# What you are asked to do
Looking through the records that follow, determine how many lines contain "SQUARE" and reply with that number alone.

# Materials provided

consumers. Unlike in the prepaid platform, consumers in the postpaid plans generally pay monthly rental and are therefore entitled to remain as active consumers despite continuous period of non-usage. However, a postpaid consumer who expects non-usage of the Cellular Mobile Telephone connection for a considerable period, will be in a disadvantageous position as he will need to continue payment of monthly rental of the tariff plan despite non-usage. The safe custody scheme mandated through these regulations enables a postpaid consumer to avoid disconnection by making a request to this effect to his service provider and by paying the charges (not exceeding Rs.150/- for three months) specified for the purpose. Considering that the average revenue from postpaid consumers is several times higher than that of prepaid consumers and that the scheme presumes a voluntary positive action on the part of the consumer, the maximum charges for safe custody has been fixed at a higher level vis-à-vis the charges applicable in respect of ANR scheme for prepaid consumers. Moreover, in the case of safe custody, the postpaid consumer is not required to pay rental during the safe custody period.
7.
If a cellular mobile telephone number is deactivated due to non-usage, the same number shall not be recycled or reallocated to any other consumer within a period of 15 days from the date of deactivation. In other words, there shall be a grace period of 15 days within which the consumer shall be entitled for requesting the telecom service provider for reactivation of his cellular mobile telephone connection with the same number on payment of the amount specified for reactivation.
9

...

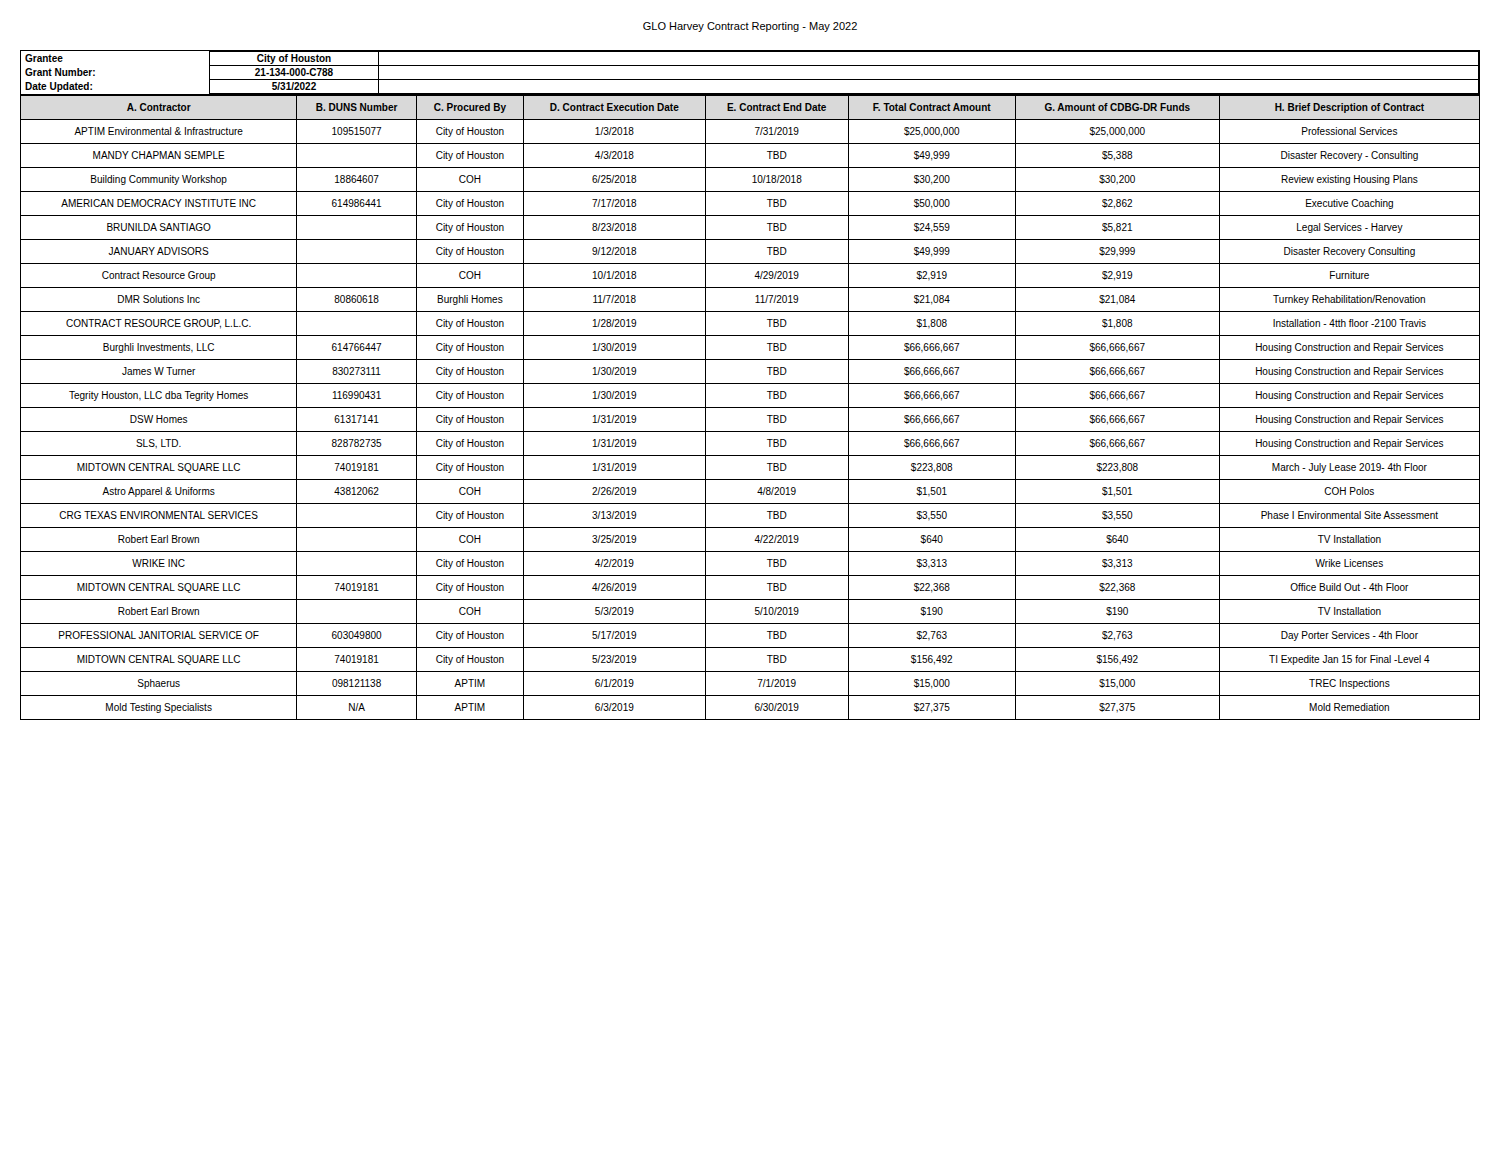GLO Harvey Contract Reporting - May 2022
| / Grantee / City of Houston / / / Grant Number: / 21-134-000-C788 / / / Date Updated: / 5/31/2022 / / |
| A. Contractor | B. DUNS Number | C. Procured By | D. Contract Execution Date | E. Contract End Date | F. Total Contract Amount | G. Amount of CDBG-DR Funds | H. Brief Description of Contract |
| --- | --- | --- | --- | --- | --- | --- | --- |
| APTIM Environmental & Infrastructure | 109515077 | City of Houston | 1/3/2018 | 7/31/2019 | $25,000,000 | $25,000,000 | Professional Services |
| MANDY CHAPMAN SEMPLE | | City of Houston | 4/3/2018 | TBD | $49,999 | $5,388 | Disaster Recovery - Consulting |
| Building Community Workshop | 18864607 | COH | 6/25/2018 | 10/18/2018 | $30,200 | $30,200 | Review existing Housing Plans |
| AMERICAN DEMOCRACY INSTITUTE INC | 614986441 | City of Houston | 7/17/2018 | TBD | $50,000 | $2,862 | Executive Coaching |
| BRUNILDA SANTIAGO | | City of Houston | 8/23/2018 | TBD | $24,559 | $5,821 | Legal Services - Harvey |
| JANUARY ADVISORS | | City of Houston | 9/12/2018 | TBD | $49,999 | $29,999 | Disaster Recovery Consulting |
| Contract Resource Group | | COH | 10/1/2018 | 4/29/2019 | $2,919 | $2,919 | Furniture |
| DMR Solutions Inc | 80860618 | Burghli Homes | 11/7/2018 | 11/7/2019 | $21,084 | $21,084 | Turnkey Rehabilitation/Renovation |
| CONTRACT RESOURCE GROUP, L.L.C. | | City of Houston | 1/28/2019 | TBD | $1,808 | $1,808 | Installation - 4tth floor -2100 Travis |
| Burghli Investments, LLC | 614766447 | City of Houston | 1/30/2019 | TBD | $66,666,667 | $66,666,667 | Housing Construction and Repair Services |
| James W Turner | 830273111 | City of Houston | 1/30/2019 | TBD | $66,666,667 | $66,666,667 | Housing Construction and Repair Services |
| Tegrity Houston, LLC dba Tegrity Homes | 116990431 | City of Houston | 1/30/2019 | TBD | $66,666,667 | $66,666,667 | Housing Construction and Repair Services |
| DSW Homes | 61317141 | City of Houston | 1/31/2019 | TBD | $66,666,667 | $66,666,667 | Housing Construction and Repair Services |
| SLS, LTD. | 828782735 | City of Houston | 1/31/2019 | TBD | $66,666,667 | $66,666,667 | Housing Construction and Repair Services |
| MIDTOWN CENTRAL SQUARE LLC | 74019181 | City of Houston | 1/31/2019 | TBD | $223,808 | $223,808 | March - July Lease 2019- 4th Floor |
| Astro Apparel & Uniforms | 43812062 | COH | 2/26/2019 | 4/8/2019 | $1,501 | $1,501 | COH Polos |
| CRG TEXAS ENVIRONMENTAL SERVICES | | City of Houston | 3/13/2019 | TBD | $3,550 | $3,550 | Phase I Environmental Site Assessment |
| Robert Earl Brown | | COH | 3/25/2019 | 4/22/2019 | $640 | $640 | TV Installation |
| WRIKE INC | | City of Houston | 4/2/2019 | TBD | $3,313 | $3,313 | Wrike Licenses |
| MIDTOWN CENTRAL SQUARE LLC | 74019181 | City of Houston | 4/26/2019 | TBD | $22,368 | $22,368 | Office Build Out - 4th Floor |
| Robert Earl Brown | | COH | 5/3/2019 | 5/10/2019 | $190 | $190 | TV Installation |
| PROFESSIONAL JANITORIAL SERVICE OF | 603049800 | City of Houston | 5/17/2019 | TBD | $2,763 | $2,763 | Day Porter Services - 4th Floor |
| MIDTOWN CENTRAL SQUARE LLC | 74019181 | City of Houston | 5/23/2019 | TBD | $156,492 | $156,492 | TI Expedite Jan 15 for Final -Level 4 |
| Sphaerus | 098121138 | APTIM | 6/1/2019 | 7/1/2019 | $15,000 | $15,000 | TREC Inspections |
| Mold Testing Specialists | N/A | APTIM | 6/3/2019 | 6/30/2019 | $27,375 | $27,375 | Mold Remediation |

...

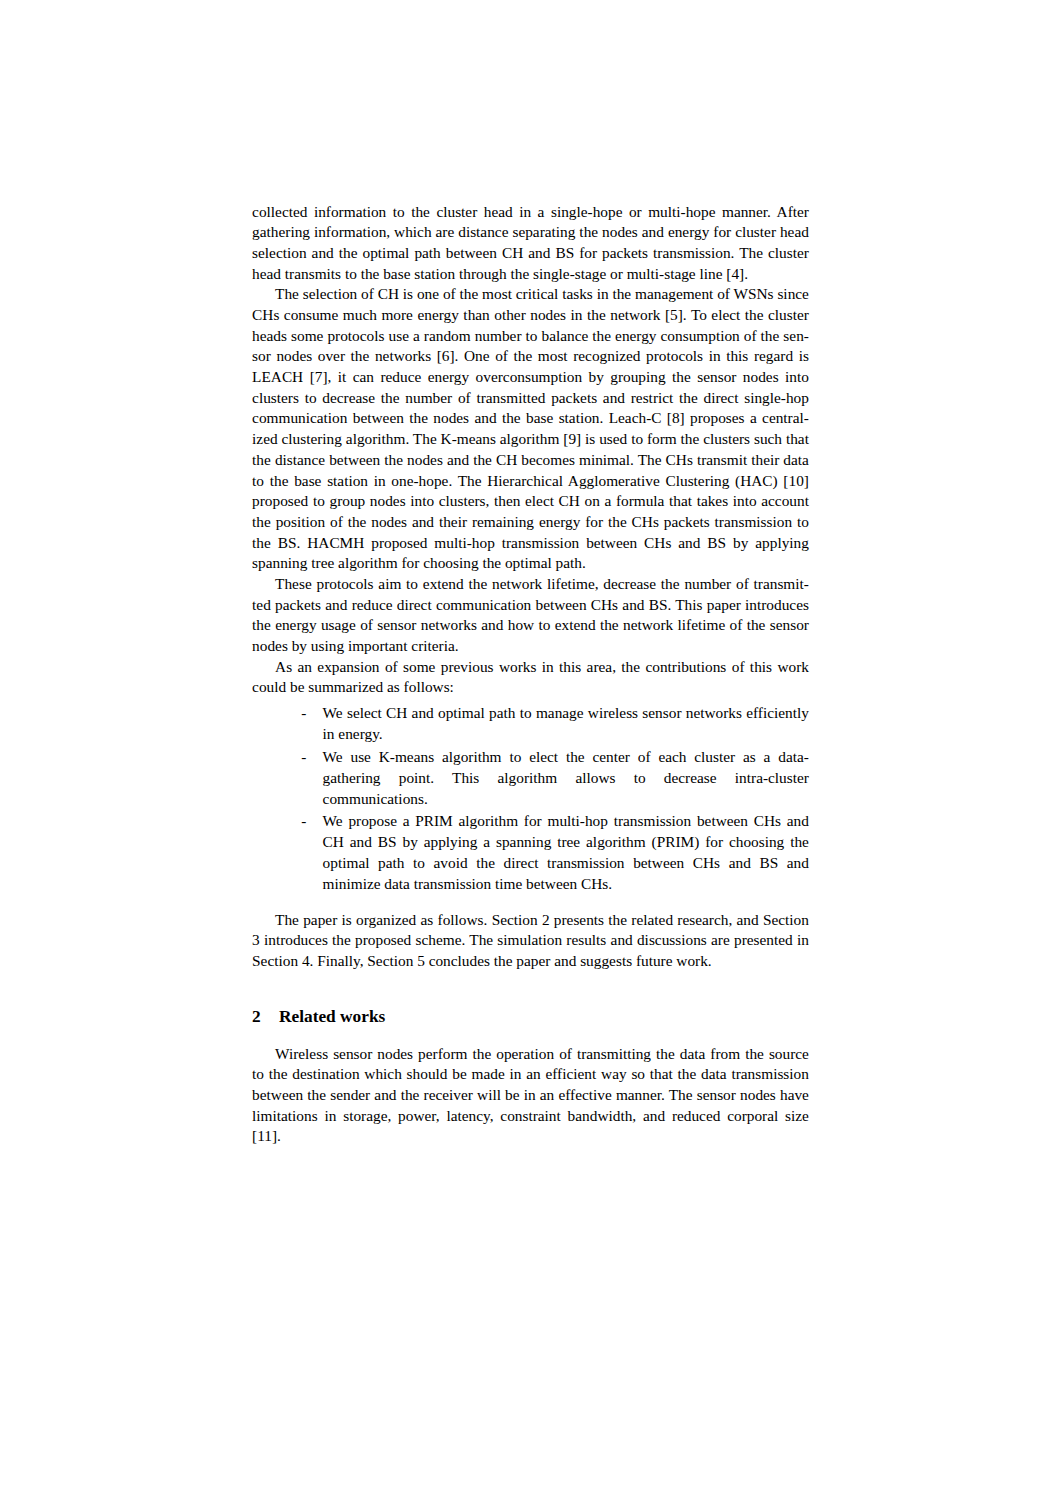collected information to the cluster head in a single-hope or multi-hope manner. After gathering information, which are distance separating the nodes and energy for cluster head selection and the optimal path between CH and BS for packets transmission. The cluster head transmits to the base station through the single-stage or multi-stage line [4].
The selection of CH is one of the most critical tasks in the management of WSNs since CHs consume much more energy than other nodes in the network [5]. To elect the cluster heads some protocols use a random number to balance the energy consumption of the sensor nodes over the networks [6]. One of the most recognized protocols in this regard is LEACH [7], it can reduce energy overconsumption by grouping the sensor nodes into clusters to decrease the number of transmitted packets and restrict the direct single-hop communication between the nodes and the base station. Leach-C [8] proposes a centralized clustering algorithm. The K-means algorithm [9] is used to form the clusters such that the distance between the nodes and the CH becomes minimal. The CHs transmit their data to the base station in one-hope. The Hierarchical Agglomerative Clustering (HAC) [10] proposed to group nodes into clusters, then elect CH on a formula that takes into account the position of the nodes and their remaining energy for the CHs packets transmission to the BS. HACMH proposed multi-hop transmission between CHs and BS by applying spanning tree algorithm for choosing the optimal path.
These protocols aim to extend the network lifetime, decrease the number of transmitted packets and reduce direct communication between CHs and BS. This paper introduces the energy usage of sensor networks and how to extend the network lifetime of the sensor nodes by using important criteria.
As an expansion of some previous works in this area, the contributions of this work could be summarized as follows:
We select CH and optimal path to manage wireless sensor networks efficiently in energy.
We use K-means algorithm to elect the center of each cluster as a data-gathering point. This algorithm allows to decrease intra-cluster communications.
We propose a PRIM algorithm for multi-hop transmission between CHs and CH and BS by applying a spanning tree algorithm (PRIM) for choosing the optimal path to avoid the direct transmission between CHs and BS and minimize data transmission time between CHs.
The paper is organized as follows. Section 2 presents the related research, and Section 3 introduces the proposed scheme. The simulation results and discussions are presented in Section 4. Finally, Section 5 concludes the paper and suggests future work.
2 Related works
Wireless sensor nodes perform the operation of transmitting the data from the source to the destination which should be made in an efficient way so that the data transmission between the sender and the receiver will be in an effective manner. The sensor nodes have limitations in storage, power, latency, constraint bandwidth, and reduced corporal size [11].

# Solution to this exercise
3